Joe Nelson, Staff Writer
Created: 09/27/2011 07:15:14 PM PDT

The San Bernardino County Board of Supervisors on Tuesday approved a $27.6 million plan for the Probation Department to begin monitoring and providing services to low-level parolees beginning Saturday.

Under the state’s Public Safety Realignment Plan, approved by Gov. Jerry Brown in April, county probation departments will take over the monitoring and treatment of low-level offenders released from prison.

Between 5,500 and 6,500 parolees will pour into the county in the next three years, and 108 new probation officers will be hired and assigned to every law enforcement agency in the county to help monitor parolees who are at a high risk for re-offending due to prior offenses, Chief Probation Officer Michelle Scray said.

Under the new state guidelines, the county where the offender was originally sentenced is the county that monitors the offender once they are released from custody. In addition, the new law allows for newly sentenced low-level offenders – offenders whose crimes are non-serious, non-violent and non-sex related – serve their sentence in a county jail rather than state prison.

Roughly 300 low-level offenders are expected to be sentenced to county jail on a monthly basis once the new law goes into effect on Saturday, Scray said.
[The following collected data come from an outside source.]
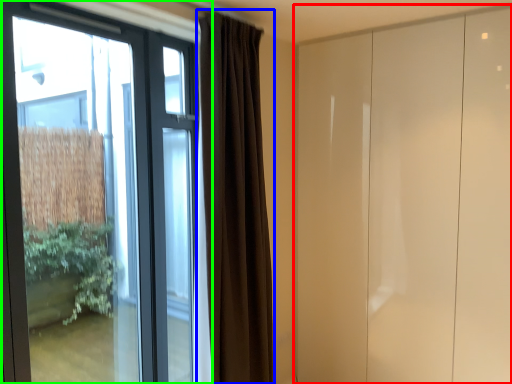
Question: Considering the real-world distances, which object is farthest from door (highlighted by a red box)? curtain (highlighted by a blue box) or window (highlighted by a green box)?

Choices:
 (A) curtain
 (B) window

Answer: (B)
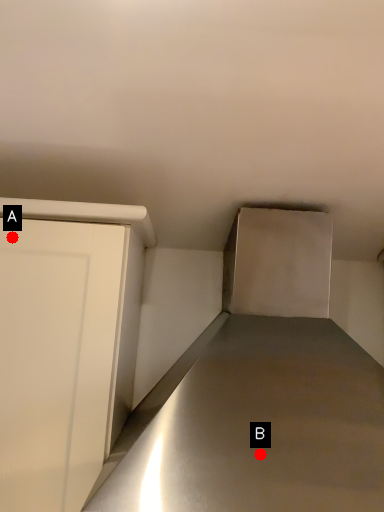
Question: Two points are circled on the image, labeled by A and B beside each circle. Which point is closer to the camera taking this photo?

Choices:
 (A) A is closer
 (B) B is closer

Answer: (B)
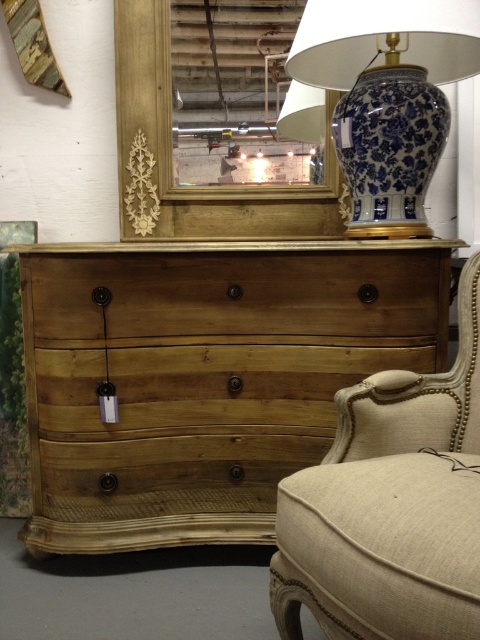
Which of these two, natural wood dresser at center or blue and white porcelain vase at upper right, stands shorter?

With less height is blue and white porcelain vase at upper right.

Is point (143, 252) less distant than point (320, 28)?

No.

The image size is (480, 640). In order to click on natural wood dresser at center in this screenshot , I will do `click(204, 376)`.

What do you see at coordinates (204, 376) in the screenshot? I see `natural wood dresser at center` at bounding box center [204, 376].

Is natural wood dresser at center to the right of beige fabric swivel chair at right from the viewer's perspective?

In fact, natural wood dresser at center is to the left of beige fabric swivel chair at right.

Locate an element on the screen. natural wood dresser at center is located at coordinates (204, 376).

Which is above, beige fabric swivel chair at right or blue and white porcelain vase at upper right?

blue and white porcelain vase at upper right

Between point (445, 433) and point (355, 186), which one is positioned in front?

Point (445, 433) is more forward.

Identify the location of beige fabric swivel chair at right. The width and height of the screenshot is (480, 640). (391, 506).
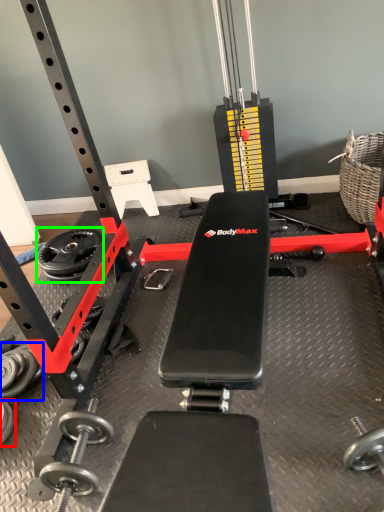
Question: Which object is positioned farthest from dumbbell (highlighted by a red box)? Select from dumbbell (highlighted by a blue box) and wheel (highlighted by a green box).

Choices:
 (A) dumbbell
 (B) wheel

Answer: (B)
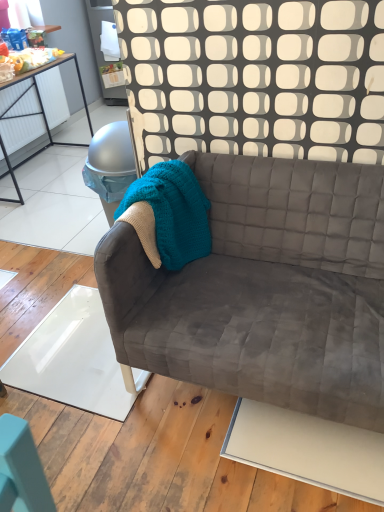
Question: Is teal knitted blanket at center further to the viewer compared to velvet gray couch at center?

Choices:
 (A) no
 (B) yes

Answer: (B)

Question: Is teal knitted blanket at center wider than velvet gray couch at center?

Choices:
 (A) no
 (B) yes

Answer: (A)

Question: Is teal knitted blanket at center closer to the viewer compared to velvet gray couch at center?

Choices:
 (A) yes
 (B) no

Answer: (B)

Question: Is teal knitted blanket at center at the right side of velvet gray couch at center?

Choices:
 (A) no
 (B) yes

Answer: (A)

Question: Is teal knitted blanket at center positioned beyond the bounds of velvet gray couch at center?

Choices:
 (A) yes
 (B) no

Answer: (B)

Question: Is teal knitted blanket at center next to velvet gray couch at center and touching it?

Choices:
 (A) no
 (B) yes

Answer: (A)

Question: Is teal knitted blanket at center surrounded by velvet gray couch at center?

Choices:
 (A) yes
 (B) no

Answer: (A)

Question: Can you confirm if velvet gray couch at center is positioned to the right of teal knitted blanket at center?

Choices:
 (A) no
 (B) yes

Answer: (B)

Question: From the image's perspective, is velvet gray couch at center beneath teal knitted blanket at center?

Choices:
 (A) no
 (B) yes

Answer: (B)

Question: Can you confirm if velvet gray couch at center is positioned to the left of teal knitted blanket at center?

Choices:
 (A) yes
 (B) no

Answer: (B)

Question: From a real-world perspective, is velvet gray couch at center physically below teal knitted blanket at center?

Choices:
 (A) no
 (B) yes

Answer: (B)

Question: Is velvet gray couch at center positioned in front of teal knitted blanket at center?

Choices:
 (A) yes
 (B) no

Answer: (A)

Question: Considering the positions of velvet gray couch at center and teal knitted blanket at center in the image, is velvet gray couch at center wider or thinner than teal knitted blanket at center?

Choices:
 (A) thin
 (B) wide

Answer: (B)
Three-day reporting centers will open in San Bernardino, the West Valley and the High Desert to serve as a one-stop shop where parolees can do everything from checking in with their probation officer to getting a job referral, Scray said.

The Public Safety Realignment Plan only applies to offenders whose crimes were not serious, violent, or sex-related.

The main concern is whether the state will continue to fund the program beyond the current fiscal year.